SOURCE TEXT:
Figure 7. Adoptive transfer of CD8+ CD19 CAR-targeted T cells alone is sufficient for long-term persistence and B cell eradication.

(a) OTI Thy1.2+ T cells were transduced with the m1928z CAR or the m19z CAR, which has a CD3ζ signal transduction domain but lacks the CD28 signal transduction domain. Untransduced T cells (UNT) are mock-transduced cells and are included as a negative control. Donor T cells (5×10⁶) were then adoptively transferred into congenic Thy1.1 mice (n = 19) 1 day after treatment with cyclophosphamide (300 mg/kg). (b) Peripheral blood B and OTI T cell counts were evaluated by flow cytometry 4 weeks after adoptive transfer. One-way ANOVA was done for the treatment groups' (UNT, m19z, m1928z) B cell counts (p = 0.0001) and also OTI T cell counts (p = 0.03). Error bars are the SEM. (c) A few of the mice in each group were sacrificed 7 weeks after adoptive T cell transfer. BM and spleen cells were analyzed by flow cytometry for B and congenic T cell markers. A representative plot is included from each group. Displayed cells were gated on Live and DUMP-negative cells, which were characterized with Mac1, Gr1, NK1.1, and Ter119 antibodies. (d) In another study (n = 17), peripheral blood counts of B and congenic T cells were performed from 3–22 weeks after adoptive transfer. This study included groups of control mice that were untreated wild-type (WT), or treated with cyclophosphamide alone (CTX), or treated with T cells modified with the m19Δz CAR, which lacks any signaling element. Statistical analyses (t tests) of the treatment groups (m19Δz and m1928z) were significant (p<0.05) when done on the B cell counts but not the OTI T cell counts (p = 0.47). Error bars are the SEM. * is Not Done.

RECORDED DATA:
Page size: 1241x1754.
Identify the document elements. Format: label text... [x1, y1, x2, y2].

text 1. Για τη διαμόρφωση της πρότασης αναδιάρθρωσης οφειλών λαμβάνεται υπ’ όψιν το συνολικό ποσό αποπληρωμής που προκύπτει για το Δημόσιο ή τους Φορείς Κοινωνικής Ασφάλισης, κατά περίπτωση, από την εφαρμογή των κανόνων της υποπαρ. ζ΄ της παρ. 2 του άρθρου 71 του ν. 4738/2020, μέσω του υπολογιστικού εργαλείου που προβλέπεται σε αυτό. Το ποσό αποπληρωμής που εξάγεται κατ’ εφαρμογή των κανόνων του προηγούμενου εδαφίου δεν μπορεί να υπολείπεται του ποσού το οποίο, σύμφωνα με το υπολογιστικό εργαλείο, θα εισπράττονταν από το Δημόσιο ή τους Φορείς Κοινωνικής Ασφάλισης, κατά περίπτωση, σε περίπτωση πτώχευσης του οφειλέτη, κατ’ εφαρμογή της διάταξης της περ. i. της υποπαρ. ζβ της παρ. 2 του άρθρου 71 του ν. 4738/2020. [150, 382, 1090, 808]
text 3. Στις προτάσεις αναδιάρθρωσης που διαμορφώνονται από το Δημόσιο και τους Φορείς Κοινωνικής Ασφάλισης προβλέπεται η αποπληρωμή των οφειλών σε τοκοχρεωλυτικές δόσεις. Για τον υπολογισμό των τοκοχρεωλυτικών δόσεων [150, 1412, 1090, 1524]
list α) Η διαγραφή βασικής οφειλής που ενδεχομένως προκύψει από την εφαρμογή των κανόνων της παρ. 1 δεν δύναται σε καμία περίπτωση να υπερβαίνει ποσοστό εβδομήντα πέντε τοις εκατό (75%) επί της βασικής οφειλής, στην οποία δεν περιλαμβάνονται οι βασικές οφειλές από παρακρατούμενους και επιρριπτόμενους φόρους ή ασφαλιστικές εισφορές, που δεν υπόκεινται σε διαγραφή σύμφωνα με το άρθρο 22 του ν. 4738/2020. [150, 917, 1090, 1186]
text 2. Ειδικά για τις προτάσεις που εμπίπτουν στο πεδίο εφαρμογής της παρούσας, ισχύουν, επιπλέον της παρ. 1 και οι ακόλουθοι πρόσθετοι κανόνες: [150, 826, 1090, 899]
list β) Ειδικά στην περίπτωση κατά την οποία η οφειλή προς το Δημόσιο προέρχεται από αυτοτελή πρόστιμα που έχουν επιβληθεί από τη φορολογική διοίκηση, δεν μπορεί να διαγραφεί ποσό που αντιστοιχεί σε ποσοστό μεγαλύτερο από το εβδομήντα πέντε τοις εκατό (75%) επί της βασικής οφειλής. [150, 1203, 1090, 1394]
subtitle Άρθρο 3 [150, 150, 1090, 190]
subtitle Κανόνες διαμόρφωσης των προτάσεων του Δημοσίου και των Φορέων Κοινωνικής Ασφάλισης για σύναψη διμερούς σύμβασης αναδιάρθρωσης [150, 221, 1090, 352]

WORK REQUIRED: Name every antibody that the figure legend says was used to characterize the DUMP-negative cells.

REPLY: Mac1, Gr1, NK1.1, Ter119